Questions Answered: A Rhode Island Catholic Interview with Rev. Ryan Connors, S.T.D.
Rhode Island Catholic recently interviewed Father Ryan Connors about the Sacrament of Penance. Father Connors serves as Professor of Moral Theology at St. John’s Seminary in Brighton, Massachusetts. He holds a doctorate in Sacred Theology from the Pontifical University of St. Thomas Aquinas in Rome.
Sometimes non-Catholics and even some Catholics don’t understand Confession. What is it and what is it for?
Confession is a great gift Jesus entrusts to His Church. The Sacrament of Penance is where we meet the mercy of God. The Lord knows our weakness and so instituted the Sacrament of Penance to forgive grave sins committed after Baptism and give us the strength to live united to Him. In Confession, we receive an infusion of God’s grace, the infused virtues, and a help that comes from nowhere else to live in God’s friendship.
What is the role of the priest confessor in this Sacrament?
The priest stands in so people can hear they are really forgiven. Christ entrusted to His apostles — the first priests and bishops of the Church — the duty of forgiving sins (John 20:23). Priests stand as the instruments of God’s reconciling power to restore sinners to friendship with God in His Church. Through the Sacrament of Holy Orders, priests uniquely stand in the person of Christ to effectively forgive sins.
What are people supposed to say in Confession?

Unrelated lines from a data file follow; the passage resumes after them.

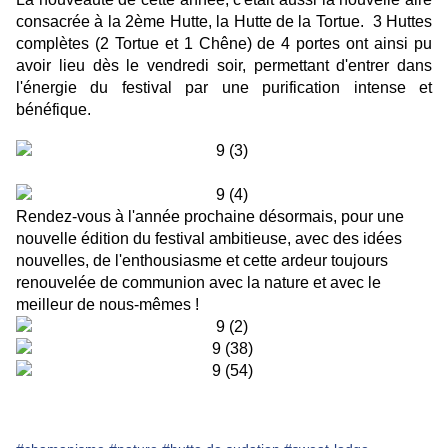
consacrée à la 2ème Hutte, la Hutte de la Tortue. 3 Huttes
complètes (2 Tortue et 1 Chêne) de 4 portes ont ainsi pu
avoir lieu dès le vendredi soir, permettant d'entrer dans
l'énergie du festival par une purification intense et
bénéfique.
Rendez-vous à l'année prochaine désormais, pour une
nouvelle édition du festival ambitieuse, avec des idées
nouvelles, de l'enthousiasme et cette ardeur toujours
renouvelée de communion avec la nature et avec le
meilleur de nous-mêmes !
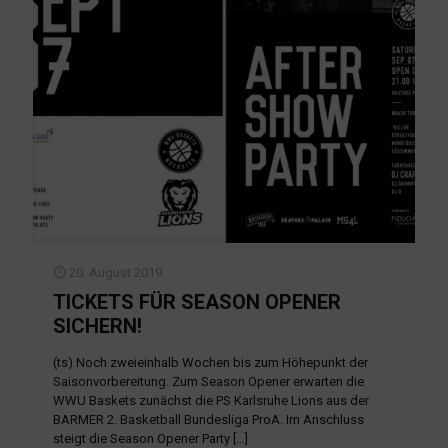
20. August 2019
TICKETS FÜR SEASON OPENER
SICHERN!
(ts) Noch zweieinhalb Wochen bis zum Höhepunkt der
Saisonvorbereitung. Zum Season Opener erwarten die
WWU Baskets zunächst die PS Karlsruhe Lions aus der
BARMER 2. Basketball Bundesliga ProA. Im Anschluss
steigt die Season Opener Party
[…]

What people often don’t understand about Confession is that it is not so much about forgiving this or that sin as much as it is restoring a person to God’s friendship. Confession reconciles sinners to God. For that reason, it means that one cannot get one sin forgiven but still cling to some other sin. For the dynamics of the Sacrament to function it requires that a person be open to the riches of God’s mercy, confessing all grave post-baptismal sins not yet brought to Confession.